WHEN THE CHOPPER carrying climbing guide Dave Hahn crash-landed on Mount Rainier last June, he thought, There’s no way all these moving parts are going down without cutting me to pieces. The tail of the 31-foot Bell 206B Jet Ranger III hit the slope at 8,800 feet, its rotor blades were sheared off as they struck Rainier’s Carbon Glacier, and the entire crumpled mess almost slid off the ice sheet.

Somehow Hahn walked away unscathed—as did another rescuer and the pilot—but since then, the longtime search-and-rescue volunteer has spent a lot of time wondering what went wrong. An investigator at the National Transportation Safety Board, which looks into civilian aircraft crashes in the U.S., told 窪蹋勛圖厙 that the flight was the contract pilot’s first high-altitude mission on Mount Rainier. (Pending the outcome of the NTSB probe, the pilot’s name is being withheld.) “I knew something was different when they picked me up that day,” says Hahn, 41. “The regular pilots weren’t around. Maybe that’s something I should have been concerned about.” Given the risks involved with high-altitude heli-rescues, SAR pilots do a heroic and selfless job, and the number of accidents is relatively small—usually one or two out of several hundred successful rescues each year. But three media-grabbing incidents last spring brought the heli-rescue business into the spotlight. Along with the Rainier episode, May saw the crash of an Air Force Pavehawk helicopter at 10,700 feet during an attempted pickup of six climbers on Oregon’s Mount Hood. And at Yosemite National Park in June, an overloaded Navy Twin Huey lost power while evacuating climber Richard Zucatto in a rescue litter. Zucatto was slammed into the treetops and died at the scene.
As another spring climbing season approaches, such mishaps raise the question of whether U.S. heli-rescue operations are being stretched too thin. “These accidents should serve as a wake-up call,” says Ken Phillips, 42, the SAR coordinator at Grand Canyon National Park and an investigator with the International Commission for Alpine Rescue (IKAR), an umbrella organization of 30 mountain-rescue groups from Europe and North America. “It’s not that one was mechanical and another a freak windstorm.

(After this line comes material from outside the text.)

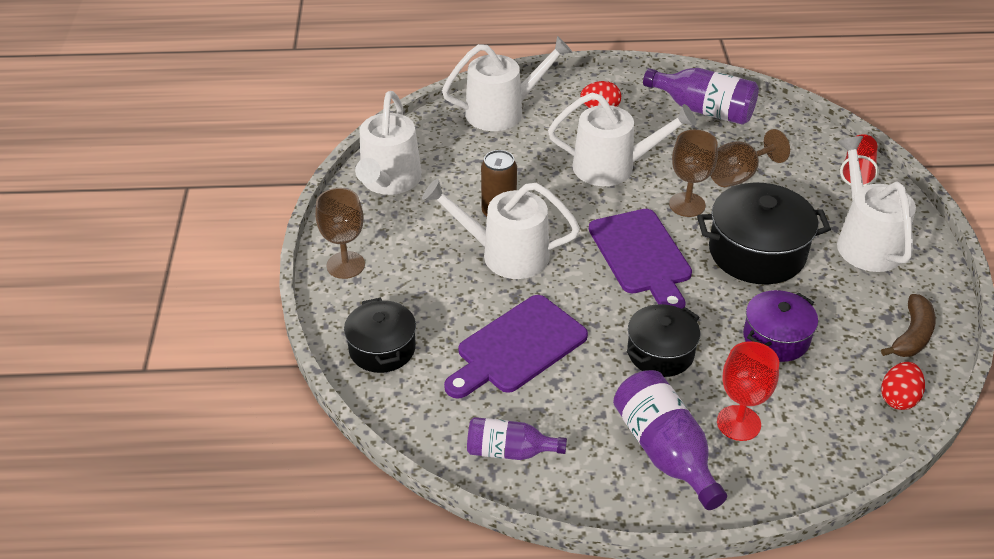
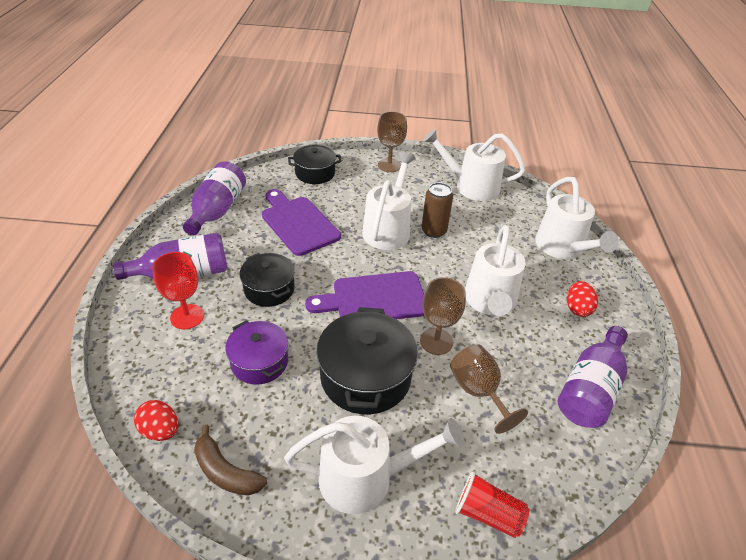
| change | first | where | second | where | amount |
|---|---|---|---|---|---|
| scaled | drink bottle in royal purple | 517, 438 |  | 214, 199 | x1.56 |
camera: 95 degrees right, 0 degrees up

They had common factors involved, and to me that’s scary.”
According to reports by the Army and IKAR, those factors were incorrect load calculations and pilot inexperience. Before a copter takes off, the crew must determine how much weight it can carry at altitude, since more power is needed to hover in thin air. Excess weight was a culprit in all of last year’s incidents. In the Rainier and Hood crashes, the errors were likely compounded by pilot inexperience, a problem traceable in part to the U.S. tradition of local control in rescues.
In most areas of the country, SAR is handled by sheriff’s departments or state police, which recruit national guard pilots, contract fliers, and sometimes private pilots, if a department doesn’t have its own bird. That arrangement works fine in the flatlands, but in alpine regions it’s critical to find pilots with high-altitude experience. Normally, such rescues are delegated to military and civilian top guns, but sometimes the job is handed off to a less qualified flier. “Inexperienced people involved in an emergency sometimes get wrapped up in the excitement,” says Phillips. “Then they start pressuring folks to do stuff beyond their capability.”
That’s a special concern this year. With many military reserve pilots having shipped out to the Persian Gulf in the early weeks of 2003, SAR teams could have a depleted corps of high-altitude hotshots to call upon this spring and summer. “Because of our mountain training, we’re one of the first units to go on assignment,” says former Army Reserve pilot Jim Hodgeboom, 58, who has flown 30 missions on Rainier and trains high-altitude pilots at Washington State’s Fort Lewis Army Base. “We’re losing three of our four flight teams.”
Things work differently in Europe, where federally funded mountain-rescue outfits like France’s PGHM (Peloton de Gendarmerie de Haute Montagne) operate with the best equipment and elite, full time pilots. On a clear day, PGHM choppers can respond to any part of the French Alps in 30 minutes. The unit flies more than 1,000 missions a year, about a third of the country’s mountain rescues in France. But it’s unlikely the U.S., with its wilderness spread over a much larger area, could ever develop a system as efficient.
What we can do is improve pilot performance in alpine conditions. Increasing situational awareness training, which teaches pilots strategies for multitasking in the face of blinking cockpit lights, bad weather, and the stress of an emergency rescue, is a new objective for agencies involved in SAR flights. On the hardware side, making more twin-engine helicopters available would limit the risk of a copter losing juice at altitude. But the prospect of that is slim, since high-powered birds cost millions of dollars.
Despite the system’s problems, Charley Shimanski, education director for the Mountain Rescue Association, says we should be grateful the system works as well as it does. “If it weren’t for heli-flights, we’d be putting rescuers at risk,” he says. “There have been only 22 helicopter-related fatalities in 50 years of mountain rescues. That tells me we’re still doing a pretty good job.”